Elasticsearch Painless script編程

本文轉載自查看原文 2019-12-23 14:30 11633 ELK Stack

我們之前看見了在Elasticsearch里的ingest node里，我們可以通過以下processor的處理幫我們處理我們的一些數據。它們的功能是非常具體而明確的。那么在Elasticsearch里，有沒有一種更加靈活的方式可供我們來進行編程處理呢？如果有，它使用的語言是什么呢？

在Elasticsearc中，它使用了一個叫做Painless的語言。它是專門為Elasticsearch而建立的。Painless是一種簡單，安全的腳本語言，專為與Elasticsearch一起使用而設計。它是Elasticsearch的默認腳本語言，可以安全地用於inline和stored腳本。它具有像Groovy那樣的語法。自Elasticsearch 6.0以后的版本不再支持Groovy，Javascript及Python語言。

如何使用腳本

腳本的語法為:

    "script": {
        "lang":   "...",  
        "source" | "id": "...", 
        "params": { ... } 
      }

這里lang默認的值為"painless"。在實際的使用中可以不設置，除非有第二種語言供使用
source可以為inline腳本，或者是一個id，那么這個id對應於一個stored腳本
任何有名字的參數，可以被用於腳本的輸入參數

Painless的簡單使用例子

inline 腳本

首先我們來創建一個簡單的文檔：

    PUT twitter/_doc/1
    {
      "user" : "雙榆樹-張三",
      "message" : "今兒天氣不錯啊，出去轉轉去",
      "uid" : 2,
      "age" : 20,
      "city" : "北京",
      "province" : "北京",
      "country" : "中國",
      "address" : "中國北京市海淀區",
      "location" : {
        "lat" : "39.970718",
        "lon" : "116.325747"
      }
    }

在這個文檔里，我們現在想把age修改為30，那么一種辦法就是把所有的文檔內容都讀出來，讓修改其中的age想為30，再重新用同樣的方法寫進去。首先這里需要有幾個動作：先讀出數據，然后修改，再次寫入數據。顯然這樣比較麻煩。在這里我們可以直接使用Painless語言直接進行修改：

    POST twitter/_update/1
    {
      "script": {
        "source": "ctx._source.age = 30"

▸ 原始资料
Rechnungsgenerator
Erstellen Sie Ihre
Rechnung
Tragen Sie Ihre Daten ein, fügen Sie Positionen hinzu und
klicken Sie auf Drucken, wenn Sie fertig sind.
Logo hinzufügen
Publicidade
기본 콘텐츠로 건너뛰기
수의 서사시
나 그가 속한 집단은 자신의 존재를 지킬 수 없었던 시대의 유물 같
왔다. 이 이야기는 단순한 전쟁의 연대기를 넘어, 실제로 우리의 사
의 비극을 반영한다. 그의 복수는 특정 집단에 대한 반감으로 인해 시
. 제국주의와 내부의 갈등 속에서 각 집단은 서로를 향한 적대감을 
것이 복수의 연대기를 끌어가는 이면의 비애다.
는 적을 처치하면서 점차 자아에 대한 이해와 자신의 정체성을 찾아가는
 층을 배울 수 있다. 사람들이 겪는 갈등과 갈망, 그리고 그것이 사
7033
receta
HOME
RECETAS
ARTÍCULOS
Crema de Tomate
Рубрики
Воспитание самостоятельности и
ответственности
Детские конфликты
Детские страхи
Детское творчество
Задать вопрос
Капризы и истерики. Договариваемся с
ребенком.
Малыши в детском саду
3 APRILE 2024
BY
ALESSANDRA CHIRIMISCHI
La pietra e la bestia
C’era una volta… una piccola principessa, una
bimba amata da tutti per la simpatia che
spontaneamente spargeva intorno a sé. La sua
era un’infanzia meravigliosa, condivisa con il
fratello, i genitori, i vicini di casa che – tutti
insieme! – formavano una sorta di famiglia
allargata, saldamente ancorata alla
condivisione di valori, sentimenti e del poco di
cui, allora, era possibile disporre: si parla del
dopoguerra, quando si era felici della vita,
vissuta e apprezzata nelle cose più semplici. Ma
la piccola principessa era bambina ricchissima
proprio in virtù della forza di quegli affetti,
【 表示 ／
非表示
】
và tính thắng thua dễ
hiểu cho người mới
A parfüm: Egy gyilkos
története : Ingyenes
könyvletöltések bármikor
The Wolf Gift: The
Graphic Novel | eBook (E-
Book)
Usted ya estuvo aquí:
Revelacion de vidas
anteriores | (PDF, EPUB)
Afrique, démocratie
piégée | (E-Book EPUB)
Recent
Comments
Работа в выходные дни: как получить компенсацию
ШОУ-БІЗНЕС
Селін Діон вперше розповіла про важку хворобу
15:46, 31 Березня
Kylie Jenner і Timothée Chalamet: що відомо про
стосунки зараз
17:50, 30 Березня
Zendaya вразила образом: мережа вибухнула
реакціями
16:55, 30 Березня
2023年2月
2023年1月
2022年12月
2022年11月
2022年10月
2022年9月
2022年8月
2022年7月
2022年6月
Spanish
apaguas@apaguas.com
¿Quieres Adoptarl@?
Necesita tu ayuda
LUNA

--

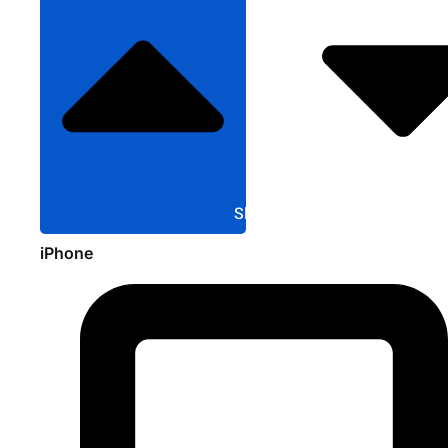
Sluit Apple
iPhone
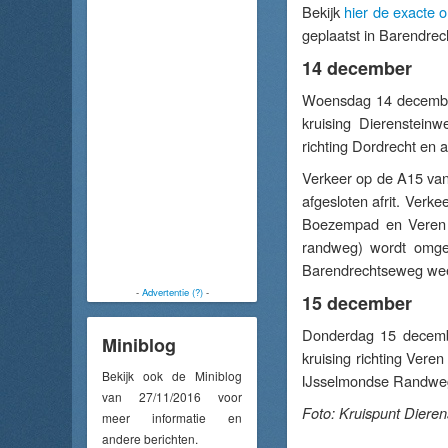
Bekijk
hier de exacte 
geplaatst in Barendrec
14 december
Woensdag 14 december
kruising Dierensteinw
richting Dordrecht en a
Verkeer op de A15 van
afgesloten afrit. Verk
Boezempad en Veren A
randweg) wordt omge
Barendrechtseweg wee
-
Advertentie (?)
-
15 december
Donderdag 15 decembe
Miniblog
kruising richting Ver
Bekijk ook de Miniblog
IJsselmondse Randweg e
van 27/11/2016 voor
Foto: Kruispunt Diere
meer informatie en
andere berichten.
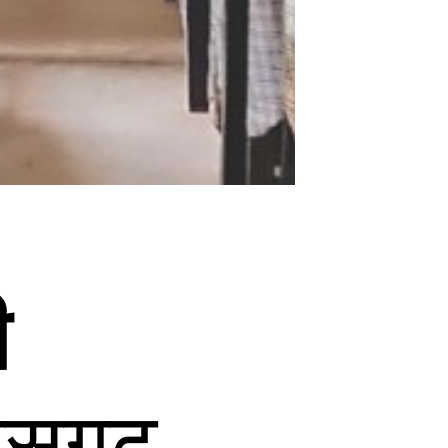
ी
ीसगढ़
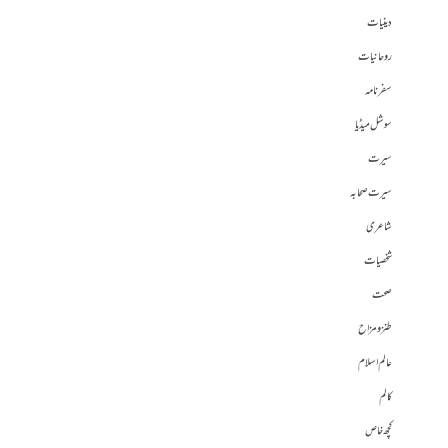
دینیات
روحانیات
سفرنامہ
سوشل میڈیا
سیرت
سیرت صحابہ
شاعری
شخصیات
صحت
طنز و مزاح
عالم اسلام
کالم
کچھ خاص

==

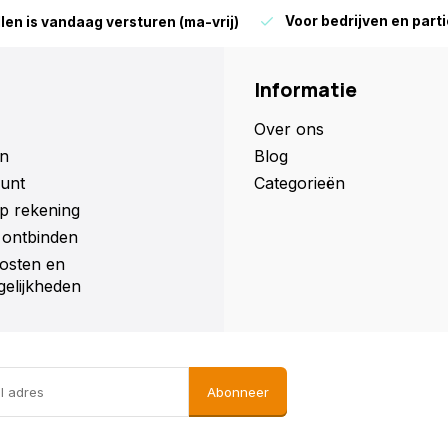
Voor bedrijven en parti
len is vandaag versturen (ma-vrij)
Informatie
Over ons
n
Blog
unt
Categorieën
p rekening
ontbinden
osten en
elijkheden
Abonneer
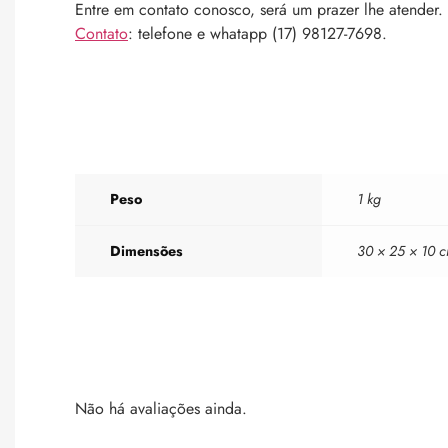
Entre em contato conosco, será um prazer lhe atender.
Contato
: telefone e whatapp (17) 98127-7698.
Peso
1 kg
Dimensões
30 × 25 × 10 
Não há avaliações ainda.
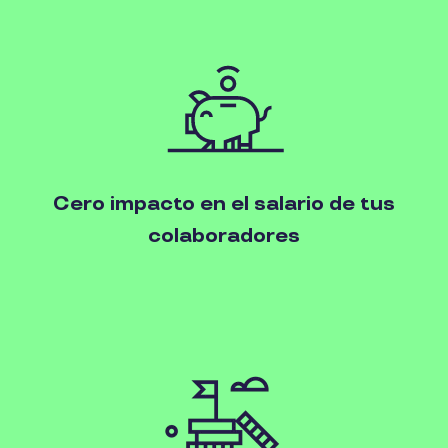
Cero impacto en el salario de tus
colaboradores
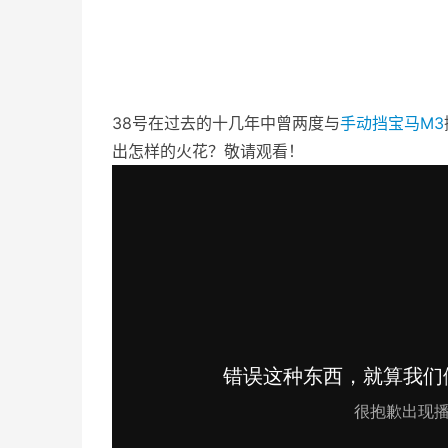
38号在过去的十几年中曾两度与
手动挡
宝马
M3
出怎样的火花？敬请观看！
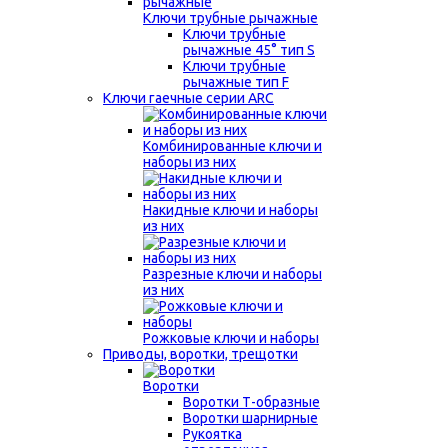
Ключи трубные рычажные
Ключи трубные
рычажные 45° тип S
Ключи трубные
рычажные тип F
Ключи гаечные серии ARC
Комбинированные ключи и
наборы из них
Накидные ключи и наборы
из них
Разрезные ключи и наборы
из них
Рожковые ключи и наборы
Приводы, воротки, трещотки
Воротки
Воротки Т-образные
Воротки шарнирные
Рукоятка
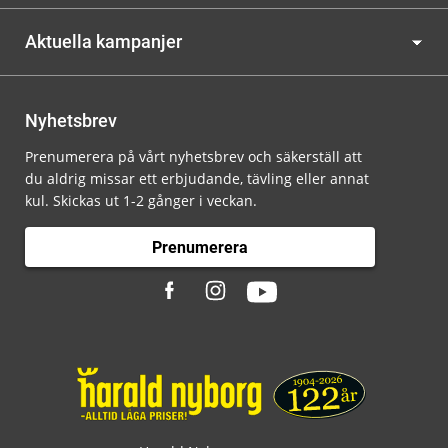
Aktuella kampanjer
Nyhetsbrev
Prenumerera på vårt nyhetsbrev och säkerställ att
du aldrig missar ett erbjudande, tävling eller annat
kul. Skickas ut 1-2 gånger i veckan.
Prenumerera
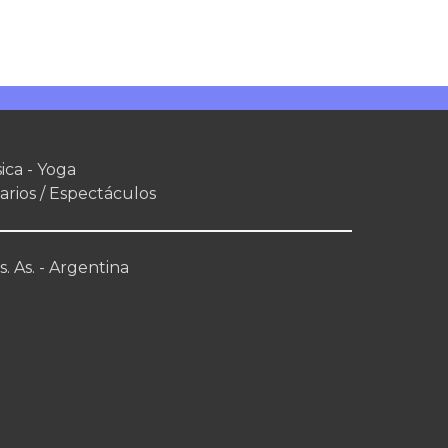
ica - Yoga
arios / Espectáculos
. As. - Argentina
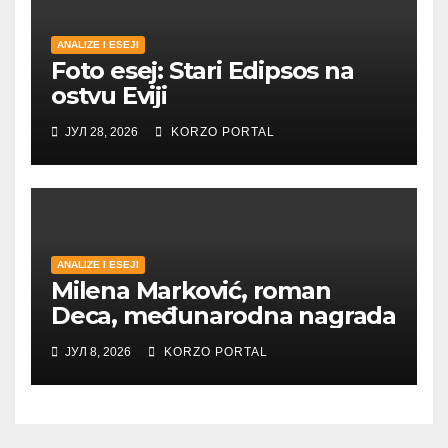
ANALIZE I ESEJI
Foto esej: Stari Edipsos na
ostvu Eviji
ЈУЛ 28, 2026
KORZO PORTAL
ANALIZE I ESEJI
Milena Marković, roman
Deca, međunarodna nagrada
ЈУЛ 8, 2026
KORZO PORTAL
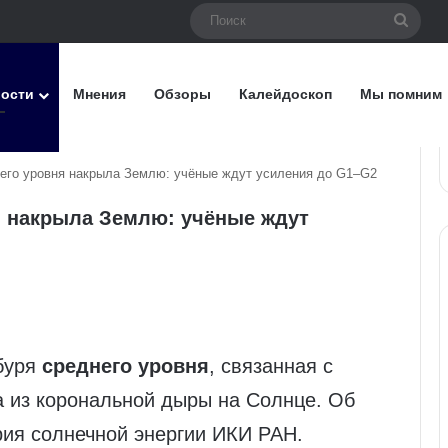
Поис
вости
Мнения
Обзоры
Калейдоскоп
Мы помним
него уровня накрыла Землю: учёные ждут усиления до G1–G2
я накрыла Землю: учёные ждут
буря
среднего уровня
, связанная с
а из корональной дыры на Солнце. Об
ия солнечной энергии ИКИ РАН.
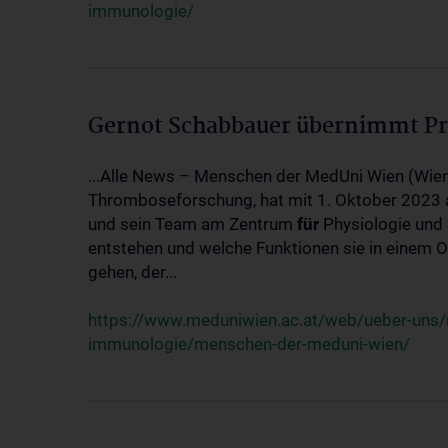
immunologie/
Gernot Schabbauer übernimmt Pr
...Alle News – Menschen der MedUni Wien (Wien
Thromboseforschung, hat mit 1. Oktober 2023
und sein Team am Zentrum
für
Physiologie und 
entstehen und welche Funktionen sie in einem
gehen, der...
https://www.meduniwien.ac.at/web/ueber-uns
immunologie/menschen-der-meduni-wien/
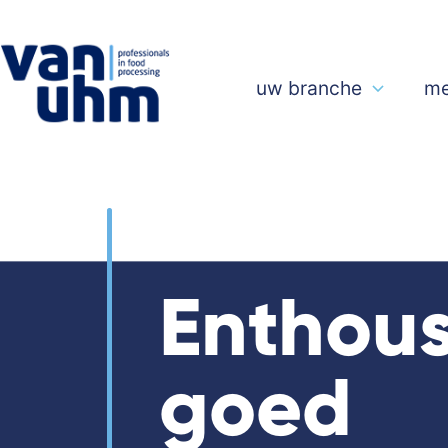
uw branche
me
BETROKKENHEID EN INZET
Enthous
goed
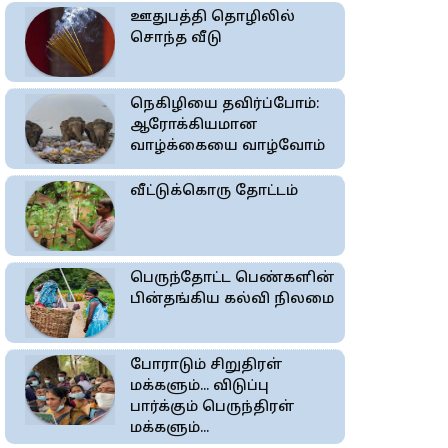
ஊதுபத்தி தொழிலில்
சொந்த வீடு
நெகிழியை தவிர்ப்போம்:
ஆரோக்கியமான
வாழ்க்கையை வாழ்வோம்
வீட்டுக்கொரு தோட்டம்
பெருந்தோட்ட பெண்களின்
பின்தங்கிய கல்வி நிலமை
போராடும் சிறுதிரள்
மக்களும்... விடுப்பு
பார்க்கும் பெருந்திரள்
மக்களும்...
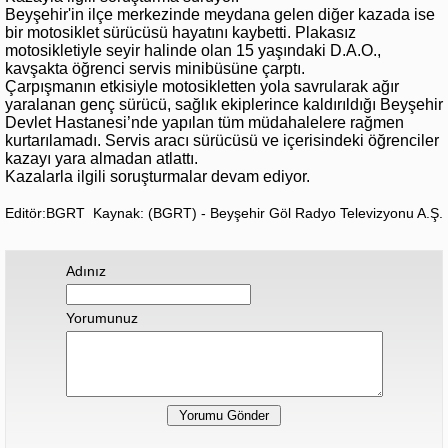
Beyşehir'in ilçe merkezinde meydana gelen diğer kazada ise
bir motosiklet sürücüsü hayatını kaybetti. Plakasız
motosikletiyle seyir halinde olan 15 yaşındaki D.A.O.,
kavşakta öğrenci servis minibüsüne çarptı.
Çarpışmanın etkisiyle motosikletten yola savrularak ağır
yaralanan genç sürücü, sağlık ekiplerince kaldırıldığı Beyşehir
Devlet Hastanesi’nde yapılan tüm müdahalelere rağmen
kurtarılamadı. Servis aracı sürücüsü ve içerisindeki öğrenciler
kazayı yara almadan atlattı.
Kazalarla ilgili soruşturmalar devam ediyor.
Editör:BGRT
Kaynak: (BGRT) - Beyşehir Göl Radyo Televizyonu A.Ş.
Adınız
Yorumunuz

▸ 思考练习
• A. 请把数据行中从含有“Rechnungsgenerator”的那一行一直到含有“dopoguerra, quando si”的那一行的全部内容照原样重抄一遍，首尾两行都包括在内。
• B. 接着这篇讲 Elasticsearch Painless 脚本的文章的结尾，续写下一部分。

▸ 参考答案
• A.
Rechnungsgenerator
Erstellen Sie Ihre
Rechnung
Tragen Sie Ihre Daten ein, fügen Sie Positionen hinzu und
klicken Sie auf Drucken, wenn Sie fertig sind.
Logo hinzufügen
Publicidade
기본 콘텐츠로 건너뛰기
수의 서사시
나 그가 속한 집단은 자신의 존재를 지킬 수 없었던 시대의 유물 같
왔다. 이 이야기는 단순한 전쟁의 연대기를 넘어, 실제로 우리의 사
의 비극을 반영한다. 그의 복수는 특정 집단에 대한 반감으로 인해 시
. 제국주의와 내부의 갈등 속에서 각 집단은 서로를 향한 적대감을 
것이 복수의 연대기를 끌어가는 이면의 비애다.
는 적을 처치하면서 점차 자아에 대한 이해와 자신의 정체성을 찾아가는
 층을 배울 수 있다. 사람들이 겪는 갈등과 갈망, 그리고 그것이 사
7033
receta
HOME
RECETAS
ARTÍCULOS
Crema de Tomate
Рубрики
Воспитание самостоятельности и
ответственности
Детские конфликты
Детские страхи
Детское творчество
Задать вопрос
Капризы и истерики. Договариваемся с
ребенком.
Малыши в детском саду
3 APRILE 2024
BY
ALESSANDRA CHIRIMISCHI
La pietra e la bestia
C’era una volta… una piccola principessa, una
bimba amata da tutti per la simpatia che
spontaneamente spargeva intorno a sé. La sua
era un’infanzia meravigliosa, condivisa con il
fratello, i genitori, i vicini di casa che – tutti
insieme! – formavano una sorta di famiglia
allargata, saldamente ancorata alla
condivisione di valori, sentimenti e del poco di
cui, allora, era possibile disporre: si parla del
dopoguerra, quando si era felici della vita,

• B.
      }
    }

這里的source表明是我們的Painless代碼。這里我們只寫了很少的代碼在DSL之中。這種代碼稱之為inline。在這里我們直接通過ctx._source.age來訪問 _souce里的age。這樣我們通過編程的辦法直接對年齡進行了修改。運行的結果是：

    {
      "_index" : "twitter",
      "_type" : "_doc",
      "_id" : "1",
      "_version" : 16,
      "_seq_no" : 20,
      "_primary_term" : 1,
      "found" : true,
      "_source" : {
        "user" : "雙榆樹-張三",
        "message" : "今兒天氣不錯啊，出去轉轉去",
        "uid" : 2,
        "age" : 30,
        "city" : "北京",
        "province" : "北京",
        "country" : "中國",
        "address" : "中國北京市海淀區",
        "location" : {
          "lat" : "39.970718",
          "lon" : "116.325747"
        }
      }
    }

顯然這個age已經改變為30。上面的方法固然好，但是每次執行scripts都是需要重新進行編譯的。編譯好的script可以cache並供以后使用。上面的script如果是改變年齡的話，需要重新進行編譯。一種更好的方法是改為這樣的：

    POST twitter/_update/1
    {
      "script": {
        "source": "ctx._source.age = params.value",
        "params": {
          "value": 34
        }
      }
    }

這樣，我們的script的source是不用改變的，只需要編譯一次。下次調用的時候，只需要修改params里的參數即可。

在Elasticsearch里：

    "script": {
      "source": "ctx._source.num_of_views += 2"
    }

和

    "script": {
      "source": "ctx._source.num_of_views += 3"
    }

被視為兩個不同的腳本，需要分別進行編譯，所以最好的辦法是使用params來傳入參數。

存儲的腳本 (stored script)

在這種情況下，scripts可以被存放於一個集群的狀態中。它之后可以通過ID進行調用：

    PUT _scripts/add_age
    {
      "script": {
        "lang": "painless",
        "source": "ctx._source.age += params.value"
      }
    }

在這里，我們定義了一個叫做add_age的script。它的作用就是幫我們把source里的age加上一個數值。我們可以在之后調用它：

    POST twitter/_update/1
    {
      "script": {
        "id": "add_age",
        "params": {
          "value": 2
        }
      }
    }

通過上面的執行，我們可以看到，age將會被加上2。

訪問source里的字段

Painless中用於訪問字段值的語法取決於上下文。在Elasticsearch中，有許多不同的Plainless上下文。就像那個鏈接顯示的那樣，Plainless上下文包括：ingest processor, update, update by query, sort，filter等等。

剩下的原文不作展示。